¿Quién defiende la igualdad?
Análisis de la Sentencia del TSJPV, que reconoce la legalidad de los Alardes privados discriminatorios
La legalidad formal como precaria coartada para excluir a las mujeres del alarde
Asistimos en los últimos tiempos a una sonora y efusiva, por no decir ruidosa, proclamación de defensa de la igualdad de las mujeres por parte de quienes anualmente proscriben con todos los medios a su alcance el acceso de las mujeres a las filas del alarde privado, que organizan por nuestras calles. Se apoyan y encuentran el amparo legal para ello, tanto en Irun como en Hondarribia, en sendas sentencias de la Sala de lo Civil del Tribunal Supremo de los años 2007 y 2008.
En efecto, en dichas sentencias se abre un precario y constreñido resquicio legal que permite a estos desfiles, excluyentes de las mujeres, subsistir en el marco de un Estado de Derecho que, por lo demás, garantiza el imperio de los derechos fundamentales, y entre ellos el de igualdad, para todas la personas.
¿Dónde está entonces el truco? Son y sólo pueden ser organizaciones privadas; el terreno queda así vedado a la intervención pública, pues de lo contrario operarían plenamente otras dos sentencias dictadas anteriormente –en 2002– por el mismo Tribunal Supremo (aunque esta vez por la Sala de lo Contencioso-Administrativo), en las que se sienta una doctrina firme e inequívoca en torno a los alardes: la organización municipal (en tanto que pública) de esos alardes incurre en discriminación, en vulneración directa del principio de igualdad, si no asegura la presencia igualitaria de las mujeres.
Pero no nos engañemos, el resquicio legal en el que sobreviven los alardes privados es estrecho y muy precario.
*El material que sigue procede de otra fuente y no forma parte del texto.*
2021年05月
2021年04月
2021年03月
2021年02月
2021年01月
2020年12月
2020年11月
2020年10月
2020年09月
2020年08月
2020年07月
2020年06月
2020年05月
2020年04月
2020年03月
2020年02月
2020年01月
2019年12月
Mantenerse como organización privada significa sustraer a la ciudadanía en su conjunto un patrimonio que legítimamente le pertenece, la fiesta y su forma de organizarla y de vivirla, y que en todo momento puede y debe reivindicar para sí por distintos medios, entre otros, el reconocimiento de los alardes como patrimonio cultural de toda la ciudadanía. Significa, además, renunciar para siempre a cualquier forma o modo explícito o implícito, manifiesto o sutil, de buscar cobertura pública (del tipo que sea) para dicho evento excluyente de las mujeres. De lo contrario, salir de ese estrecho margen comporta, para los organizadores privados, que el imperio pleno de los derechos fundamentales se les imponga.
En cuanto a los poderes públicos que pudieran sentirse tentados de dar cualquier clase de cobertura a unos alardes que proscriben el acceso de las mujeres, nunca sobra recordar que incurrirían no sólo en nulidad de actuaciones, sino también eventualmente en delito, con la correspondiente amenaza de inhabilitación que ello acarrearía para las autoridades que osaran emprender ese arriesgado camino.
Pero además, más allá de tecnicismos jurídicos, ¿quién entiende que no es discriminatorio un alarde que no admite a las mujeres por el hecho de serlo? Sobre este asunto, es evidente que hay formalmente una verdad legal y materialmente otra verdad social.
Basta con que una sola mujer solicite entrar en las filas del alarde privado, para que la rotunda negativa que subsiguientemente le viene encima evidencie a todas luces el carácter discriminatorio de ese acto.
El formalismo jurídico, los resquicios legales, no salvan pues la fuerza de la verdad desnuda, que cualquiera es capaz de reconocer: la discriminación pura y dura que anualmente los tradicionalistas siguen ejerciendo y haciendo visible en nuestras calles.
Juridicidad formal y legitimidad ética no son desgraciadamente términos equivalentes, ni coinciden siempre en el tiempo y lugar. No faltan ejemplos recientes que nos recuerdan esta falta de concordancia (no hace tanto que las mujeres solicitaban el permiso a sus maridos para realizar cualquier contrato o acto jurídico).
Pero el mundo avanza y la igualdad también. Tal vez los tribunales del orden civil no admitirían ya en 2017 que la calle es susceptible de apropiación privada y que lo privado puede sustraerse del imperio de la igualdad.
En cualquier caso, la igualdad, aunque se conquiste a pequeños pasos, es irrefrenable y sin duda se impondrá, como lo ha hecho en tantos otros, también en este ámbito.